Outros impactos que conduziram à drástica redução das populações de coelho-bravo foram a desflorestação, a caça, o fogo posto, as alterações climáticas e a destruição de habitats, por exemplo, para extensão da agricultura e pecuária.
O papel do coelho-bravo
O coelho-bravo serve de alimento para, pelo menos, 39 espécies. Entre elas, saliento o lince-ibérico (Lynx pardinus) e a águia-imperial-ibérica (Aquila adalberti), sendo espécies também ameaçadas no nosso território.
O declínio da população de coelho-bravo, quer por doenças quer por atividades humanas, irá desencadear enormes efeitos em cascata, pondo em causa a sobrevivência de espécies que dependem dele para a sua alimentação.
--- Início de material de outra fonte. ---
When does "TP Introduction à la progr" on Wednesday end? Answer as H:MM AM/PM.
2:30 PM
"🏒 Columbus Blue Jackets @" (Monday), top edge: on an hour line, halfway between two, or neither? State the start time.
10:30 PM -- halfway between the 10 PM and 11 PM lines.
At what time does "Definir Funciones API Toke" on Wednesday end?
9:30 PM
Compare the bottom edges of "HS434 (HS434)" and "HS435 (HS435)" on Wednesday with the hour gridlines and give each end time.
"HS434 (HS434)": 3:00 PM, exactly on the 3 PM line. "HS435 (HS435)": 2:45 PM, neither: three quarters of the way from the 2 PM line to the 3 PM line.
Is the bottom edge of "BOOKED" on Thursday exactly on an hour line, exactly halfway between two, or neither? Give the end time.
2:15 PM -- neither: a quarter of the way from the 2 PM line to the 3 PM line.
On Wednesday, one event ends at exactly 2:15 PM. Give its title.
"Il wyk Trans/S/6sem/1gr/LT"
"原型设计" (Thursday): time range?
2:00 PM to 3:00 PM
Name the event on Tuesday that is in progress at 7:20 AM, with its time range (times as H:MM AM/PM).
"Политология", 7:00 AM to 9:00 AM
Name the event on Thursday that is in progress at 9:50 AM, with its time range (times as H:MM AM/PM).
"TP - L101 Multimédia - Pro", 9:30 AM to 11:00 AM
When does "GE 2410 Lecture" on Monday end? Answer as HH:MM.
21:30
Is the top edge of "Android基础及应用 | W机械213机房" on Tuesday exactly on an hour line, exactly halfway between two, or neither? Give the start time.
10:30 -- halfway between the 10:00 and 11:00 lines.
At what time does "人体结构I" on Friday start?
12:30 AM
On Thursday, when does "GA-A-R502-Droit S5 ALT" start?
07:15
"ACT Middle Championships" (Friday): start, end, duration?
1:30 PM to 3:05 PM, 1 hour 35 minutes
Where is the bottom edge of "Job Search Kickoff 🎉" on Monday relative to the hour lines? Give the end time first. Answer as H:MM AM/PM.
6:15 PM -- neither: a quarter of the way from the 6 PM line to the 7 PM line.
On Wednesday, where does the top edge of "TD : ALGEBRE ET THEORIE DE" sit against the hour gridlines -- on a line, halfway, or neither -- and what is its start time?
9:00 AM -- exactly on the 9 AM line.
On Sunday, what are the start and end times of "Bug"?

Um estudo realizado em 2016 mostrou uma diminuição notória na fecundidade do lince-ibérico, em 65,7%, e da águia-imperial, em 45,5%, após a nova variante da DHV ter atingido o coelho-bravo.
Foto: Frank Vincentz |
Para além de ser a base da cadeia alimentar de muitos predadores, estudos recentes apontam o coelho-bravo como um engenheiro dos ecossistemas. A sua capacidade escavadora confere abrigo a outras espécies, a decomposição dos seus excrementos e da sua urina permite alterar as propriedades físico-químicas do solo, aumentando a diversidade e o crescimento da comunidade vegetal e, por fim, a variedade da sua alimentação contribui para a dispersão de sementes de espécies vegetais.
Projetos que trazem esperança
Entretanto, uma equipa internacional de cientistas comparou amostras de ADN de populações atuais com amostras de ADN obtidas a partir de um exemplar da coleção privada de Charles Darwin (século XIX) e de coelhos recolhidos antes do surto de mixomatose de 1950, concluindo que a espécie está a desenvolver uma maior imunidade a esta doença.
Outro estudo, publicado em 2017, demonstrou que um terço da população de coelho-bravo, em Portugal, já começa a apresentar alguma imunidade à nova estirpe de DHV. No entanto, esta imunidade pode não ser suficiente para obstar ao declínio deste animal, estimado em 20% a cada ano, pelo que é fundamental dar continuidade a todos os esforços de conservação.
Nesse sentido, Portugal e Espanha juntaram-se num projeto que procura “estabelecer um sistema de governança para a gestão do coelho na Península Ibérica”, o LIFE Iberconejo. Este projeto procura, para além de recuperar as populações de coelho-bravo, ajudar na prevenção dos danos que estes animais causam na agricultura. De maneira a cumprir estes objetivos, as áreas de atuação do LIFE Iberconejo passam por ações de sensibilização, monotorização da saúde das populações do coelho-bravo, testes de campo, criação de aplicações informáticas, prevenção de danos e avaliação dos impactos eco-sistémicos e socioeconómicos.
O Plano de Ação para Controlo da Doença Hemorrágica Viral do Coelho, em seguimento do Despacho n.º 4757/2017 do Ministro da Agricultura, Florestas e Desenvolvimento Rural, é outra iniciativa que trabalha em prol da conservação do coelho-bravo. Para atingir este fim, o ICNF, os laboratórios do Instituto Nacional da Investigação Agrária e Veterinária (INIAV) e algumas entidades gestoras das zonas de caça estão a trabalhar em conjunto no aumento da consciência social, na monitorização e controlo da mortalidade associada à DHV e na realização de práticas de gestão adequadas das populações de coelho-bravo.
Para além do controlo de doenças, outras práticas cruciais para a proteção deste mamífero passam pelo controlo da caça furtiva e pela melhoria dos seus habitats, nomeadamente através da construção de tocas artificiais e áreas de refúgio, limpeza de terrenos e aumento da disponibilidade de alimento e água.